**Problem 1**
Answer the following questions using the contract terms on risk, receipt, and defects.
(a) In a delivery without installation or assembly, at what point does the risk pass to the customer?
(b) What kind of defects may the customer not use as grounds for refusing to accept deliveries?
(c) For defective parts to be repaired, replaced, or provided again free of charge, what must already have existed at the time of the transfer of risk?
━━━━━ Study text ━━━━━
Article V: Transfer of risk

1. the risk shall pass to the customer as follows, even in the case of carriage paid delivery:

  1. in the case of delivery without installation or assembly, if it has been dispatched or collected. At the request and expense of the Customer, the Supplier shall insure the delivery against the usual transportation risks;
  2. in the case of delivery with installation or assembly on the day of acceptance at the customer’s own premises or, if agreed, after successful trial operation.
  3. If dispatch, delivery, the start or performance of installation or assembly, acceptance in the customer’s own plant or trial operation is delayed for reasons for which the customer is responsible or if the customer is in default of acceptance for other reasons, the risk shall pass to the customer.

 

Article VI: Receipt

The customer may not refuse to accept deliveries due to insignificant defects.

 

Article VII: Material defects

The supplier shall be liable for material defects as follows:

  1. All those parts or services which have a material defect shall, at the discretion of the Supplier, be repaired, replaced or provided again free of charge, provided that the cause of the defect already existed at the time of the transfer of risk.
━━━━━ Given data ━━━━━
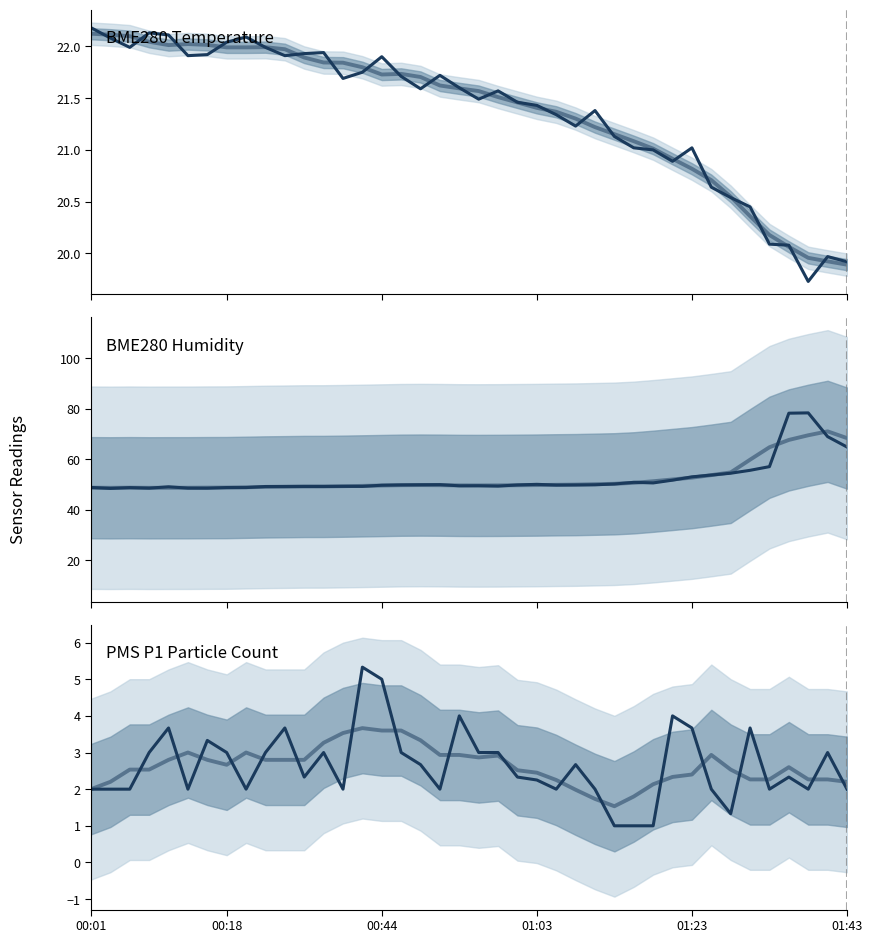

What is the highest value of the PMS P1 Particle Count series?

5.3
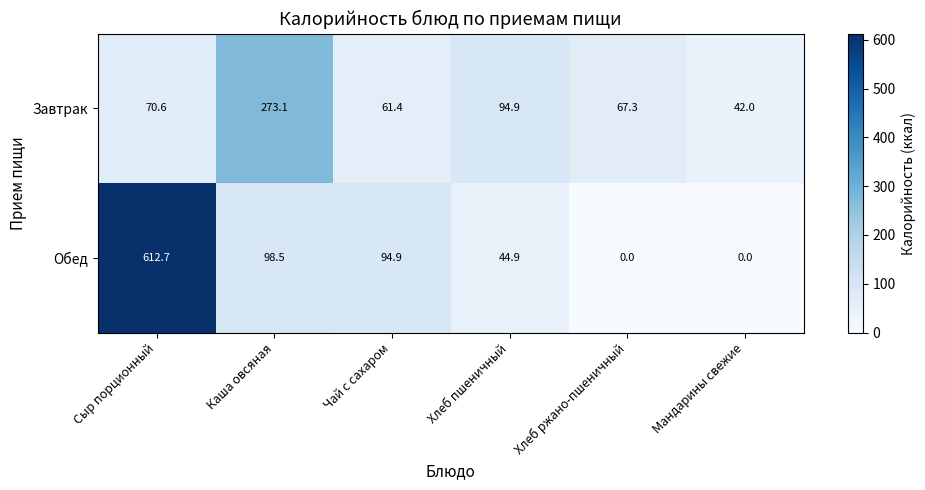

Reading left to right, list all the values displayed in this chart.

Завтрак: Сыр порционный=70.6	Каша овсяная=273.1	Чай с сахаром=61.4	Хлеб пшеничный=94.9	Хлеб ржано-пшеничный=67.3	Мандарины свежие=42.0
Обед: Сыр порционный=612.7	Каша овсяная=98.5	Чай с сахаром=94.9	Хлеб пшеничный=44.9	Хлеб ржано-пшеничный=0.0	Мандарины свежие=0.0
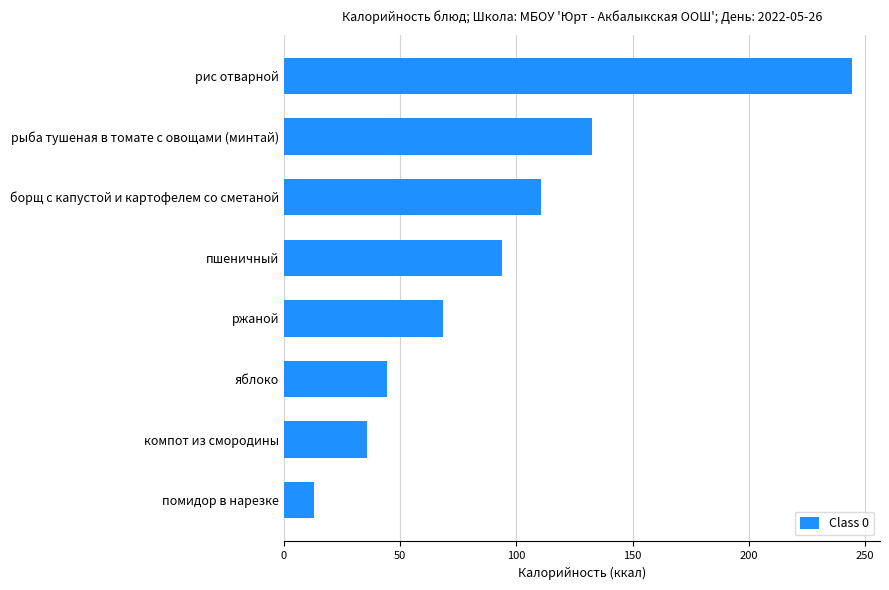

How many bars are there in total?

8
━━━━━
**Problem 2**
Format the records from their first line through the line containing "Reading left to", inclusive, as a Markdown table with the columns No. and Line. Number each row, leave out blank lines, and omit the pictures.

**Exercise result 1**
(a) The risk passes once the delivery has been dispatched or collected.
(b) Insignificant defects.
(c) The cause of the defect.

**Exercise result 2**
| No. | Line |
|---|---|
| 1 | What is the highest value of the PMS P1 Particle Count series? |
| 2 | 5.3 |
| 3 | Reading left to right, list all the values displayed in this chart. |